BAB 54

3.1K 144 8
                                    

Tidak terasa bahwa sekarang Sankara sudah beranjak besar. Putra pertama Adam dan Dellia itu tampak gembira dengan wajah yang memerah karena sejak tadi tersenyum terus.

Dellia tahu kebahagian ini karena Sankara akan mulai sekolah untuk pertama kalinya. Anaknya ini memang sudah tidak sabar sekolah karena menonton sebuah kartun yang menceritakan keseharian anak-anak yang bersekolah.

"Jangan gerak-gerak sayang, Mama susah ni pakain dasinya." Dellia memegang kedua lengan kecil Sankara agar dapat tenang. Dasi yang sudah terpasang dengan benar membuat Dellia langsung mengambil bedak dan menabur pelan ke wajah anaknya.

"Abimayu jangan sobek buku abang," ucap Dellia sambil melirik ke arah meja yang berada di sampingnya. Di sana ada Abimayu yang sedang memegang buku. 

Sankara yang mengerti maksud dari Dellia langsung menuju Abimayu dan menghempaskan tangan kecil adiknya itu dari buku barunya.

Bibir kecil Abimayu sudah kebawah sepertinya akan menangis sebentar lagi. Mungkin karena Sankara yang sedikit kasar saat mengambil buku itu.

"Nangis, nangis yang kencang." Ledekan dari Sankara membuat Abimayu menghentikan rencananya yang hendak menangis. 

Dellia terkekeh melihat wajah kedua anaknya yang mengemaskan. Apalagi dengan Abimayu yang tiba-tiba tidak jadi menangis.

"Sini Abi."

Abimayu berdiri dan berjalan pelan menuju Dellia. Setelah berada di dekat Dellia, Abimayu mengulurkan tangannya minta digendong.

"Udah gede masa digendong."

"Mama, Abi mau di gendong," seru Abimayu yang tetap mengulurkan kedua tangannya. 

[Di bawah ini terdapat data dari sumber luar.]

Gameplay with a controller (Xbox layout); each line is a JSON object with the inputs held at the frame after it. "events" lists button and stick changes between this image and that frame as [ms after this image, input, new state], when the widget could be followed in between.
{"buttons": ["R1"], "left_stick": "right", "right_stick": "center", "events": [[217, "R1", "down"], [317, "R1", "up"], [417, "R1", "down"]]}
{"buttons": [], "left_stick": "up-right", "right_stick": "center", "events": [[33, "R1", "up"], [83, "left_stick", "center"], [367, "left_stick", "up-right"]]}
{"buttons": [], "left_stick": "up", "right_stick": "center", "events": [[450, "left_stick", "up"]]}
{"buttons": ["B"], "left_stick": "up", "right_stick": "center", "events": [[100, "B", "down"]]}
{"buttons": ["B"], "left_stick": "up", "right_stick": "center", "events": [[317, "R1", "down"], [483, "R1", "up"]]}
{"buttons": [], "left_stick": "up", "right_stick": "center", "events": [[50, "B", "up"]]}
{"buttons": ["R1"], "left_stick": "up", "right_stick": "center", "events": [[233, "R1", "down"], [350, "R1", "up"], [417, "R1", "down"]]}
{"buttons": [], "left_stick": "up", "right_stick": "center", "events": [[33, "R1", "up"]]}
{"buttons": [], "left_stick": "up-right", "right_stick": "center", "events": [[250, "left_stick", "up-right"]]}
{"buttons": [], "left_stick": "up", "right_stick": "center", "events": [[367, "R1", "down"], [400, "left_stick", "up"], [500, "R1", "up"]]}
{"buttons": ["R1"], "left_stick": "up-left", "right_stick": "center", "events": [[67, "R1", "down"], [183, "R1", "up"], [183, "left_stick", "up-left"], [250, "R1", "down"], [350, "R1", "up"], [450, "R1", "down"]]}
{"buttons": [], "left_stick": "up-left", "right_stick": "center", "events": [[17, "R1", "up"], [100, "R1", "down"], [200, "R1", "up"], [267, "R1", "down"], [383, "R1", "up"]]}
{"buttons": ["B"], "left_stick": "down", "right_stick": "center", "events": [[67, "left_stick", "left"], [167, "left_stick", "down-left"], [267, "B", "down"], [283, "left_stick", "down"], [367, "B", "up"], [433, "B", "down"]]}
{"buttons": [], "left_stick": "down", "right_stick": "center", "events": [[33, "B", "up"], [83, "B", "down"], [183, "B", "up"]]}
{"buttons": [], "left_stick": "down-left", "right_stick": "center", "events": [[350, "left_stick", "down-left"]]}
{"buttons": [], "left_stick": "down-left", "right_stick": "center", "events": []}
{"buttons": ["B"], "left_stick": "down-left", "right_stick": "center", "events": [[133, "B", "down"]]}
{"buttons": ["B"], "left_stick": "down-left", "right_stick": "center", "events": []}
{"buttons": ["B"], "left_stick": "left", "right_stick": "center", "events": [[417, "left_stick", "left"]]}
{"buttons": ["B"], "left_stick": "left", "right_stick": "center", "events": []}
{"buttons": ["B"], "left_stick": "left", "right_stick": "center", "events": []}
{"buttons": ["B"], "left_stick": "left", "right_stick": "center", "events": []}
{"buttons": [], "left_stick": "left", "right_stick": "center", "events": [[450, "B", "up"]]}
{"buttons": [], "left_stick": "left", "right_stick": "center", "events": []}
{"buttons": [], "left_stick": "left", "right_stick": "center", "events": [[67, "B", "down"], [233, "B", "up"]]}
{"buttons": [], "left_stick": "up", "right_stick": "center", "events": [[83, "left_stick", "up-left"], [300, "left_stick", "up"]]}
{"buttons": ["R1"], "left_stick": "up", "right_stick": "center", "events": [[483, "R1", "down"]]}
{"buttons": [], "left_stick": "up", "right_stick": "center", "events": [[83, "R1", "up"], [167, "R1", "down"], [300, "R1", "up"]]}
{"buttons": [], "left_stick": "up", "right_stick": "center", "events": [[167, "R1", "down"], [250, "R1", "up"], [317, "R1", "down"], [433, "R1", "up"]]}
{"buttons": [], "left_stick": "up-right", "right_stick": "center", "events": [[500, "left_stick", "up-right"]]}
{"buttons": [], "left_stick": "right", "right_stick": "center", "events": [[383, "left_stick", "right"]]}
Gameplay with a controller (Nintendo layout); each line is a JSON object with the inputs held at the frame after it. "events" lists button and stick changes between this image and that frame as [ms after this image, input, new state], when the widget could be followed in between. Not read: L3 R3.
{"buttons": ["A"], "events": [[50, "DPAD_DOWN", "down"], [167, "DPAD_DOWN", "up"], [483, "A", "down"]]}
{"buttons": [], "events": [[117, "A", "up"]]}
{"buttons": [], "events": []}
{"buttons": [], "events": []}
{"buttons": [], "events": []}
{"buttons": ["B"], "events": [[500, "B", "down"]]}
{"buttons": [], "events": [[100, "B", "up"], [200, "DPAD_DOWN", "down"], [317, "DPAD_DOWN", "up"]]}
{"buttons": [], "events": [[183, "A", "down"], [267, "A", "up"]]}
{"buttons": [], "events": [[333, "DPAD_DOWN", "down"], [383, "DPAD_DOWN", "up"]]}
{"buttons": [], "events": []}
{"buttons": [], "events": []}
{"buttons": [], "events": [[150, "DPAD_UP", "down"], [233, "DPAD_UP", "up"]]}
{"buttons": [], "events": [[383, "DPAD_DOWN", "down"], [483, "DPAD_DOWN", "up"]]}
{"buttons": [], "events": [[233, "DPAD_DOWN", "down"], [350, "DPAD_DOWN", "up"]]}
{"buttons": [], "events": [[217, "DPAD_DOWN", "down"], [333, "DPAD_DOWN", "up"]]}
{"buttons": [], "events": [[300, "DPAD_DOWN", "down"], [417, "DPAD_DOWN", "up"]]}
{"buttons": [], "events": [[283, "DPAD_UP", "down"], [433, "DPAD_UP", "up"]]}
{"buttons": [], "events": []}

Dellia mengendong tubuh Abimayu memilih duduk disofa dengan Abimayu yang berada dipangkuannya. Jika sambil berdiri mengendong anaknya yang ada hanya akan melelahkan.

"Mama, abang jahat sama Abi."

"Buku tulis itu buat abang belajar, jadi kalau dirobek nanti nggak bisa ditulis lagi kasian dong abang kalau nggak bisa nulis," jelas Dellia.

Abimayu mengangguk pelan.

"Abang ke meja makan aja ya duluan, dibawah udah ada ayah. Mama mau mandiiin adik dulu."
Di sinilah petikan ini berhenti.